» Problems to work on
**1)** Please reproduce the Primal Scream interview starting at "STEREOGUM: Obviously, I’m" and ending at "It was humbling.", swapping "surprised" for "astonished".
**2)** According to the Primal Scream interview, who produced More Light?
**3)** Carry on the Primal Scream interview from the point at which it stops.

» Passage shown
Q&A: Primal Scream Frontman Bobby Gillespie On His Band’s Excellent New Album, The Legacy Of Screamadelica, And The Sad State Of Music In 2013
Of all the UK bands to make it big throughout the ’80s and early ’90s, Primal Scream may very well be remembered as one of the weirdest — and the most doggedly persistent. It’s easy to forget that the band had been together for the better part of a decade before 1991’s acid rock masterpiece Screamadelica made them legit rock stars, or that frontman Bobby Gillespie did double duty as the drummer in the Jesus and Mary Chain until Primal Scream gained enough steam to become his full-time pursuit. In the years since Screamadelica, Primal Scream has released seven albums in a variety of styles and with varying degrees of success. They masterfully aped the Rolling Stones (1994’s Give Out But Don’t Give Up), explored techno-fied krautrock while making soundtracks for old movies (1997’s Vanishing Point), and drew a then-retired Kevin Shields out of the shadows to add some heat to their blistering anti-establishment missives (2000’s XTRMNTR). While the band have proven themselves incredibly dexterous at taking unexpected left turns and hybridizing electronic music with their more classic rock tendencies (2002’s Evil Heat, being a good example), they tend to shine brightest when brush off all the Stonesy rawk clichés (the drecky Rock City Blues) and embrace their weirder side. To that end, the band’s new album, More Light, is a welcome return to form. Produced by David Holmes, the record ranks among the most diverse — and sprawling — of the band’s career. Opening with a nine-minute long indictment of popular culture (“2013″), the album is a diffuse step forward, filled with horns, strings, subdued electronics and — thankfully — more than a few overdriven guitars. Perhaps more than anything else they’ve ever released, More Light shows Primal Scream playing up to all of their various strengths at one time.
STEREOGUM: I love the fact that More Light is such an epic, sprawling record. It kind of shows off every side of what you guys have done over the past few years. I was curious; did the experience of revisiting Screamadelica and touring it last year have any affect on your thinking when it came to this new record?
GILLESPIE: I don’t think it did consciously, no. I think the Screamadelica tour gave us a lot of confidence ’cause we were playing to sold-out audiences everywhere and we were really high-up on the bill of festivals again. It was really popular and a big deal to do it. And so that was obviously very encouraging, but as far as the music goes, I don’t think that stylistically had an influence. Maybe some of the arrangements did — you know, Screamadelica’s stuff is very open and there’s a lot of space in them and some of the songs are very long–like 10, 20 minutes long — so when we were playing “Higher Than The Sun” it was like, 16 minutes long and it was in three parts. “Coming Together” was like, 14-15 minutes long and it was also in three parts. So that maybe subconsciously influenced the way that More Light was arranged.
STEREOGUM: Obviously, I’m sure you were aware of the fondness that people have for that record, but were you surprised by the experience? I mean, people really went crazy for it.
GILLESPIE: Yeah, we were really surprised. I knew people loved that record, but I didn’t know they loved it that much. It was quite touching actually. It was humbling.
STEREOGUM: How does songwriting in the band typically work now? How did these new songs come together?

» Source information
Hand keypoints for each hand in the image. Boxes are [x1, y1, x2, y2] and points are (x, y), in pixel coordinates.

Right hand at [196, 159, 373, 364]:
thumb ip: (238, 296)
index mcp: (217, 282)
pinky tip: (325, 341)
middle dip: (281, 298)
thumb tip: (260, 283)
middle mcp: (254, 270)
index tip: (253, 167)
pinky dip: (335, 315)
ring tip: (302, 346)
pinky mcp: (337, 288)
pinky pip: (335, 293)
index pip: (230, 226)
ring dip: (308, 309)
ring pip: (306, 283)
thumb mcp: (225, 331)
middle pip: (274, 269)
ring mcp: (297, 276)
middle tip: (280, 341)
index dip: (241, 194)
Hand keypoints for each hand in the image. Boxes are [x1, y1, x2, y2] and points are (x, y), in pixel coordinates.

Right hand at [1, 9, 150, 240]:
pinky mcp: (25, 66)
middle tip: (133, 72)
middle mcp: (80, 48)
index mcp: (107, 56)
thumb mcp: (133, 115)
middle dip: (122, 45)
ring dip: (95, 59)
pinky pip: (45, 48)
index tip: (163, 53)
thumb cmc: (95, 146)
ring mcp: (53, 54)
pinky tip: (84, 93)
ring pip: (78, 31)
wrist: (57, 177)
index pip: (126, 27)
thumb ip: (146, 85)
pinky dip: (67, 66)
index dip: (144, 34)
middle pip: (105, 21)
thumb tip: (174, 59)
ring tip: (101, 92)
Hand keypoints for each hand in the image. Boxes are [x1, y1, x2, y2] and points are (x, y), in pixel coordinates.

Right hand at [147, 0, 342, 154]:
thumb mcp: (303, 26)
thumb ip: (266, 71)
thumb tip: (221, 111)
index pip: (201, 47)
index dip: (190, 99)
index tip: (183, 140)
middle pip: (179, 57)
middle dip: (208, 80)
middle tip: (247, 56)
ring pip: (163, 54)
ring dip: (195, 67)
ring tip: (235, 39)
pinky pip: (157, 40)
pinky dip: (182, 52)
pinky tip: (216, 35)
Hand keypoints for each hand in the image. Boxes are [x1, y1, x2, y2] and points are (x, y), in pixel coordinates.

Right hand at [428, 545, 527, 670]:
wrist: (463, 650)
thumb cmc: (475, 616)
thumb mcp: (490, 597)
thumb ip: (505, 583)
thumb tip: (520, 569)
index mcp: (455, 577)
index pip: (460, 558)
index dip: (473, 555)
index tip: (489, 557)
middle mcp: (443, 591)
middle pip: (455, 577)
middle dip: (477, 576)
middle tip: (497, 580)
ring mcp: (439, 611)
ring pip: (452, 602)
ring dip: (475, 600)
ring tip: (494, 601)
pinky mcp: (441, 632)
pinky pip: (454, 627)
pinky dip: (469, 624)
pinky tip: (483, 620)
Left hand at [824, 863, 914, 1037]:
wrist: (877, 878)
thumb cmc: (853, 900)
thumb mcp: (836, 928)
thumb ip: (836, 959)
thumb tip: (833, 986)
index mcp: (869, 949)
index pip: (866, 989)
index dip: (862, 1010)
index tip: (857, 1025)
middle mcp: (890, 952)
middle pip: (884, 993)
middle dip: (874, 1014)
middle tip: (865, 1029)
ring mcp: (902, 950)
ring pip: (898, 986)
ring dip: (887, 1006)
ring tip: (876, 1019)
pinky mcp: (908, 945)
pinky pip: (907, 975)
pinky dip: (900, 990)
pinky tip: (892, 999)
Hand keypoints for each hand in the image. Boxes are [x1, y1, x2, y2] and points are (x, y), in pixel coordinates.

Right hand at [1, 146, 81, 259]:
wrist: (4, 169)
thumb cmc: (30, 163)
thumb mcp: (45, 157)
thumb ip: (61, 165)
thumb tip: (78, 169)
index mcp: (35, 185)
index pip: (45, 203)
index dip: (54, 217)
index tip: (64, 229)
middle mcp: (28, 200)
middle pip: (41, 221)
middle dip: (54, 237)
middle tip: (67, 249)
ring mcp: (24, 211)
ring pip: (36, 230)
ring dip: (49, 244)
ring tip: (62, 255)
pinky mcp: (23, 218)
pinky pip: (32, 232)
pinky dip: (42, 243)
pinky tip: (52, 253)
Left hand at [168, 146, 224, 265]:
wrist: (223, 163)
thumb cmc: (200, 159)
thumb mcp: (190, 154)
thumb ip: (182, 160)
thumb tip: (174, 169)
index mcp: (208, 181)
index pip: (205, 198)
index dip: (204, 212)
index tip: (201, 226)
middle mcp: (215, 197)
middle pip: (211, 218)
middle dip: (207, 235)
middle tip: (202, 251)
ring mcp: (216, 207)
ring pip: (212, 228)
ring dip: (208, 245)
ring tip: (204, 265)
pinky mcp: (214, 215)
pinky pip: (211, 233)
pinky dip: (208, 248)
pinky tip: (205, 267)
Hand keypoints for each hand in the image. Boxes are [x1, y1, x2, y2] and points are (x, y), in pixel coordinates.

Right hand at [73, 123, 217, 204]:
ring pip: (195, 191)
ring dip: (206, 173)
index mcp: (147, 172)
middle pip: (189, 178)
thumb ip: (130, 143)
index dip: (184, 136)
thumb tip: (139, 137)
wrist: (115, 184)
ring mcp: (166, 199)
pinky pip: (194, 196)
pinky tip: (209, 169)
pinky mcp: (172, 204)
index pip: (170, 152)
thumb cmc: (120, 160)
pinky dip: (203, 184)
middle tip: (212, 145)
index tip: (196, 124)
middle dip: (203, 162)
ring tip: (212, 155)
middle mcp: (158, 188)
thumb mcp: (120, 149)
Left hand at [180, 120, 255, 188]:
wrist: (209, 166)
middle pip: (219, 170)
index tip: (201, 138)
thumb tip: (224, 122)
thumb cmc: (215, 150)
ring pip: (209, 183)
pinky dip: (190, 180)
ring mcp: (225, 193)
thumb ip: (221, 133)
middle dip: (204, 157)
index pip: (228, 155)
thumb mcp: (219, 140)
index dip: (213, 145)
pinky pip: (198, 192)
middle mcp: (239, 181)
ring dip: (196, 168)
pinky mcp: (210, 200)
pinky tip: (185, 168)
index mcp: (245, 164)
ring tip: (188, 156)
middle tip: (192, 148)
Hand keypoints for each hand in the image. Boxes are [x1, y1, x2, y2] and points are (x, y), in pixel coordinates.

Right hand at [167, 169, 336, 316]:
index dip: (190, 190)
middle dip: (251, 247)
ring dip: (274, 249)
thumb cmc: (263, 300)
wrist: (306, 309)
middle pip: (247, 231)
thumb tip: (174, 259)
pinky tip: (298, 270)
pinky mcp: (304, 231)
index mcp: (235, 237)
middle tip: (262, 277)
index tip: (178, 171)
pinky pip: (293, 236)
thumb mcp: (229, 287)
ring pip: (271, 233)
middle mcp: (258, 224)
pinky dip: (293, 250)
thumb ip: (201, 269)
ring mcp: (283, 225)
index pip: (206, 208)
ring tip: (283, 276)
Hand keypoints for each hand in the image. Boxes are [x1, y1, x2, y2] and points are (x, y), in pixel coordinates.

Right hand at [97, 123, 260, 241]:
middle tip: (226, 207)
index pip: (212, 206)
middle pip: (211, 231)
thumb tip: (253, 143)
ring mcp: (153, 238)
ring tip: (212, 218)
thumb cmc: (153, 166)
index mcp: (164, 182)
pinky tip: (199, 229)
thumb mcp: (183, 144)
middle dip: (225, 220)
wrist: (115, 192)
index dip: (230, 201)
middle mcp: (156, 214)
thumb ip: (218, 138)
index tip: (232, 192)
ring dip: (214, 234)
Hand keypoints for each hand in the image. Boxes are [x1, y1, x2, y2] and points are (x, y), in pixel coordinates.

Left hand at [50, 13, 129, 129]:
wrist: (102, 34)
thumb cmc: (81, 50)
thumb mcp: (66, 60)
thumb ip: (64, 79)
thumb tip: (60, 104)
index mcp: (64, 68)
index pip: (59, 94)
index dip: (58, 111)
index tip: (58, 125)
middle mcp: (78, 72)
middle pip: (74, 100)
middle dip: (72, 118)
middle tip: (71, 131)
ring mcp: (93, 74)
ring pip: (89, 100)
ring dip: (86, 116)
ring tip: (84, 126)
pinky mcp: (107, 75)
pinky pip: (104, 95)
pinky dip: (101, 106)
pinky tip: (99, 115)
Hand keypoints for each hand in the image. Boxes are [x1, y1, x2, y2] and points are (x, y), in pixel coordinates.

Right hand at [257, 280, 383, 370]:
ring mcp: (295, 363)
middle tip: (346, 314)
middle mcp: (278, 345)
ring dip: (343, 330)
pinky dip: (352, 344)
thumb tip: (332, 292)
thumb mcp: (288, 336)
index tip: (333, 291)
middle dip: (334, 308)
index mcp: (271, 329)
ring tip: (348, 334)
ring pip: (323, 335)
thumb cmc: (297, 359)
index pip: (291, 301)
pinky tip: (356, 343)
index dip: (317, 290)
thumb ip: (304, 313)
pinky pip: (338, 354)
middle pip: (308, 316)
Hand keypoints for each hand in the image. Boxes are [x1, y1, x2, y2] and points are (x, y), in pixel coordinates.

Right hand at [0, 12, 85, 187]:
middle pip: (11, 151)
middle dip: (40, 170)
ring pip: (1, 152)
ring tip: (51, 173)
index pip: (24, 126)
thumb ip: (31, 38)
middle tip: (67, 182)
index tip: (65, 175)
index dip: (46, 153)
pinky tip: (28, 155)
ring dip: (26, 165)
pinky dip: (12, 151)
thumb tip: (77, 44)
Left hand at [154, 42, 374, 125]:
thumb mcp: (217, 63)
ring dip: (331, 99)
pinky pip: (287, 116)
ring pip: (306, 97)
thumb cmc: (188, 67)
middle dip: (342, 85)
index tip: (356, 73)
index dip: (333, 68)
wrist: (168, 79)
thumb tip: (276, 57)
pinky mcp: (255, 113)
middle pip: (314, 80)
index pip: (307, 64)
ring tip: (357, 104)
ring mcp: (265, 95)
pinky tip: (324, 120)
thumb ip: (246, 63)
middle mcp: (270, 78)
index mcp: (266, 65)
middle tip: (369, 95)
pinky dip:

» Answers per task
**1)**
STEREOGUM: Obviously, I’m sure you were aware of the fondness that people have for that record, but were you astonished by the experience? I mean, people really went crazy for it.
GILLESPIE: Yeah, we were really astonished. I knew people loved that record, but I didn’t know they loved it that much. It was quite touching actually. It was humbling.

**2)** David Holmes.

**3)**
GILLESPIE: Well, for this one we worked with David Holmes. We had gone to Belfast a couple of years ago and we spent five days at David’s studio, and David would get us in the mood by playing us obscure French funk records or obscure Spanish and French records. He had some cool drum loops and stuff that he’d made up, and he’d just sort of get into playing the records and then start throwing different loops at us to see how Andrew and me reacted to them. He’s got a house in the studio full of rare keyboards and six-string basses and you know, original ’60s, early ’70s computers and drum machines and all sorts of stuff. And for us guys to pick up a new instrument or drum machine, you instantly start writing a song because you experiment with it — you don’t know the territory, you don’t know the terrain, so you’re just exploring and you start writing a song. So that’s what we did, and me and Andrew wrote what began as some of the songs in this album back then, and we went back a few months later and did another five day session and we’d get loads more material. And then, I don’t know the exact timeline, but at some point we went over to L.A. and did the same thing, except there were more live musicians there for playing bass, and there was a drummer there as well. David brought in some horn players and we got a bunch more stuff done there — probably around 2010. And then we would take the stuff from Belfast and take it to our studio in London and work on it. We would put it down and start working on the Screamadelica stuff for that tour. So we had two different projects going on at the same time, but we would just take our time with it. We were not in a rush because we knew we had the beginnings of something really good. They weren’t completely arranged songs at that point, they were just kind of sketches, but there was something there that was interesting and it was a new direction for us. It felt exciting so we just ran with it, really.
STEREOGUM: David brings an interesting sensibility to the music. I love that there are so many horns and that the songs kind of stretch out in weird directions. Were you intent on the idea of not making a straightforward rock record?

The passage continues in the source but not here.